Blog de maus e mal-dizer 

2003-08-30


O espesso Expresso tornou à vanguarda da estupidez, sob a certa batuta do senhor arq.º que nos editoriais escreve parágrafos de uma frase só. Na capa, o alerta, ai, ai, ui, ui, a rubicundo tom, "Metade das notas tem droga". É lá. Mas, adiante. Primeiro zoom para os pormenores, ainda na capa, a negro, "mais de 45% das notas que circulam em Lisboa apresentam vestígios de cocaína". É o quê?, quase metade?, em Lisboa?, bom... Segundo zoom para os pormenores, já na página treze, também a negro, "metade das notas que circulam na zona ribeirinha de Lisboa contém vestígios de cocaína. É o quê?, só na zona ribeirinha de Lisboa?, ã... Time out.
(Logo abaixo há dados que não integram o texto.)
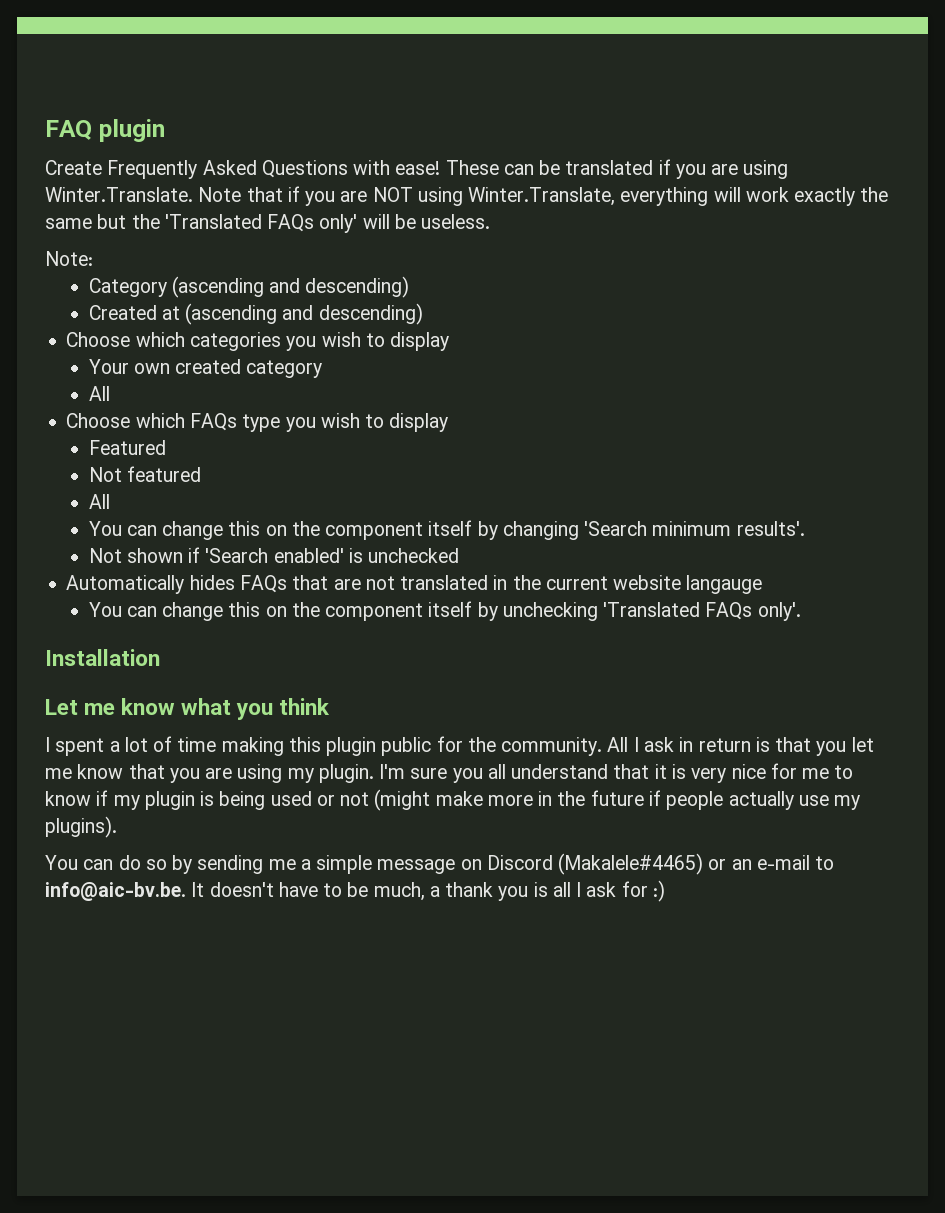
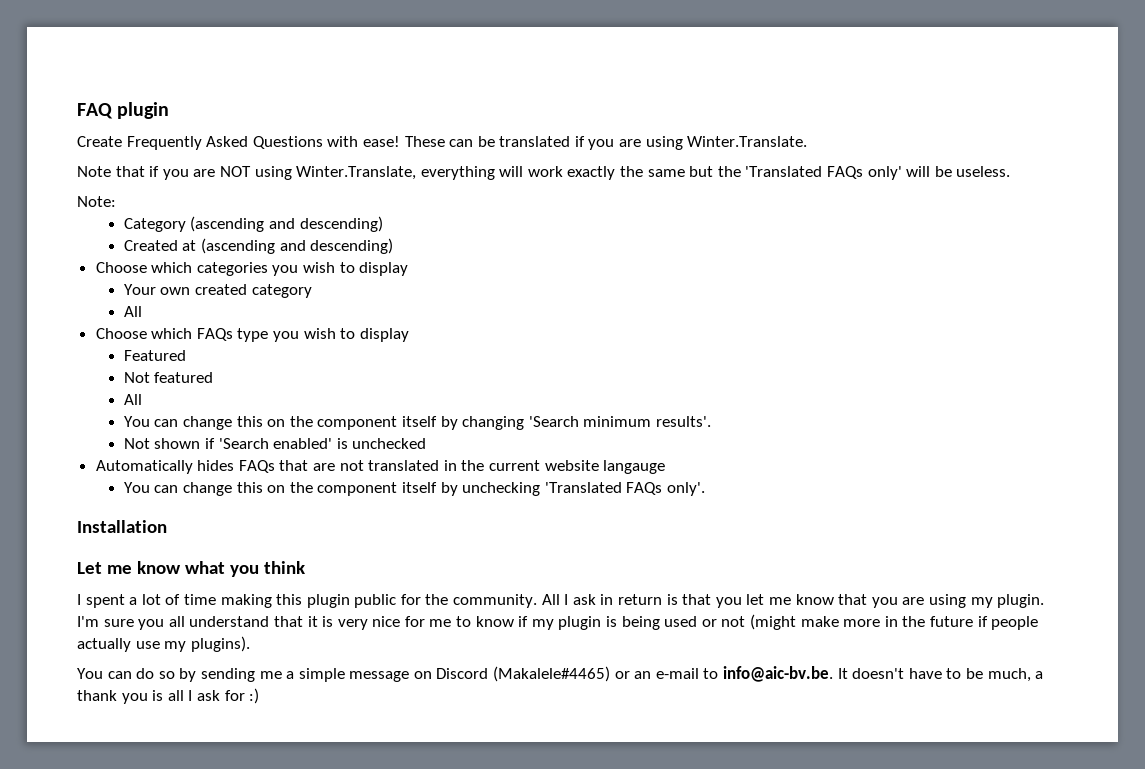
(193, 194) none -> (808, 141) //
Seja lá o que for, a peça publicitada pelo espesso Expresso é uma autêntica merda. Como a dita, sem pés ou cabeça. Não sei como foi, mas imagino a sua concepção. Concerteza, uma rapaziada lá da redacção armou-se em inspector francisco esperto. Assoou-se, lavou as mãos - é o mínimo que a higiene e o rigor metodológico exigem -, calçou umas luvas de cirurgião, finas, e meteu-se ao sacrifício de cirandar por restaurantes, bares e discotecas in, por acaso junto à margem do Tejo, e por um supermercado do centro da cidade, algures entre a Almirante Reis e, sei lá, o Chiado ou o Colombo. Os missionários retiveram apenas espécimes de cinco e dez euros. Não nas algibeiras, mas em envelopes, o continente adequado ou quase para este tipo de matérias. Depois um laboratório da Europa, algures entre o Cabo da Roca - os Açores não entram nesta geografia - e os Urais, analisou a remessa. Quantas notas foram mandadas para análise?, isso é informação irrelevante. Umas quantas é quanto basta saber-se. A pesquisa foi apurada, certinha e direitinha. E o que é que se veio a saber? Que, como já foi referido, quase metade das notas recolhidas, mais de quarenta e cinco por cento, apresentavam vestígios de cocaína. Ou seja, ... Qualquer besta, no sentido ruminante do termo, percebe que isto não tem puto de fundamento ou coisa que lhe seja próxima. Mas lá que tem a aparência de ciência é verdade. Aliás, a aparência de ciência é tudo quanto a manipulada experiência tem de ciência. O resto são delírios. Ou alucinações. Ou lapsos metodológicos. Ou apenas tontice. Tão pura quanto a cocaína de melhor estirpe. E tão evidente quanto a manchete que o espesso Expresso, hoje, traz estampada na fronha. Nicky Florentino e Segismundo.